A lengthy prologue cited by name some of the women who had brought the nation and her to this juncture. “We’re not often taught their stories,” she said. “But as Americans, we all stand on their shoulders.”
Harris spoke about her immediate family and national sorority, and settled into a retelling of her mother’s story. Like Obama, she invoked the memory of John Lewis in describing her “stroller-eye view” of the protests her mother and father brought her to. In a subtle response to growing accusations about her citizenship she noted that her immigrant mother gave birth to her at Kaiser Hospital in Oakland, California. Harris then accepted the nomination in her mother’s honor, and committed herself to the vision of the “beloved community.” The phrase and the idealistic public philosophy it articulates traces back to another Californian, Josiah Royce; Martin Luther King Jr. brought it into the civil rights movement. The “beloved community” evokes
A country where we may not agree on every detail, but we are united by the fundamental belief that every human being is of infinite worth, deserving of compassion, dignity and respect.
A country where we look out for one another, where we rise and fall as one, where we face our challenges and celebrate our triumphs — together.
“Today,” Harris continued, “that country feels distant” because Trump’s failure of leadership has cost lives and livelihoods.
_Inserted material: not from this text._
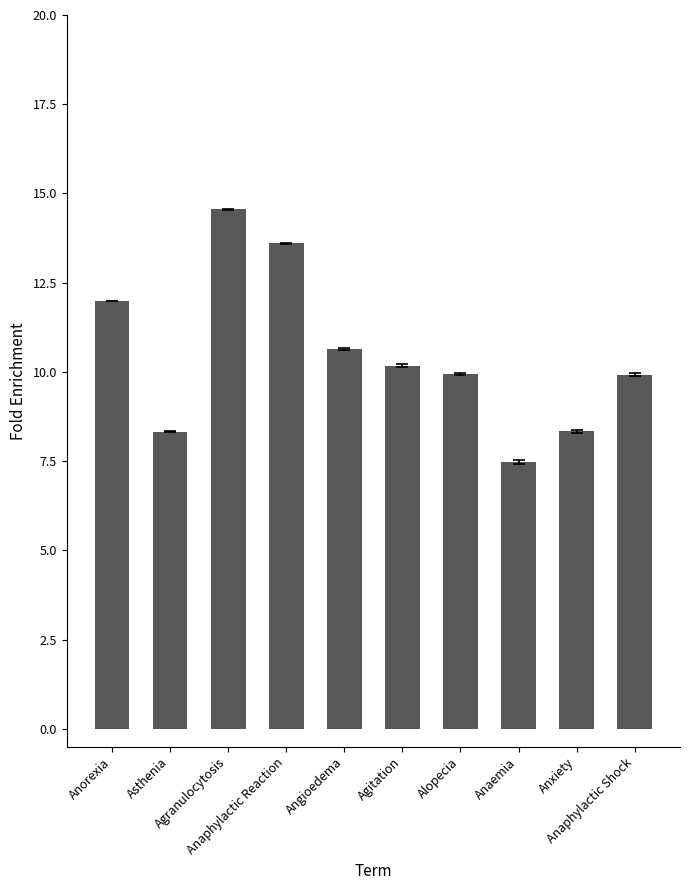

The chart shows a value of 16.0 at Anorexia. True or false?

False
She concluded a brief comparison of the coronavirus with structural racism with what will be the most quoted line from this speech: “There is no vaccine for racism.” Consequently, “we gotta do the work.”
That’s the line Biden spoke to her on the video-recorded call where he asked her to join the ticket. She left that tacit as she segued into her praise segment for him. And she too, like Obama and for that matter countless orators, concluded with a “for the children and their children” call to action.
This was not a great speech. It was a compilation of material Harris used while campaigning for the presidential nomination. The Biden stories are getting worn, and now that Harris has been formally re-introduced to a large audience one hopes fresher material is on the way. Still, something less than greatness befits the assumption of what is, for all its historical significance, a supporting role. And Harris delivered it with warmth, affection, purpose, and that striking philosophical invocation.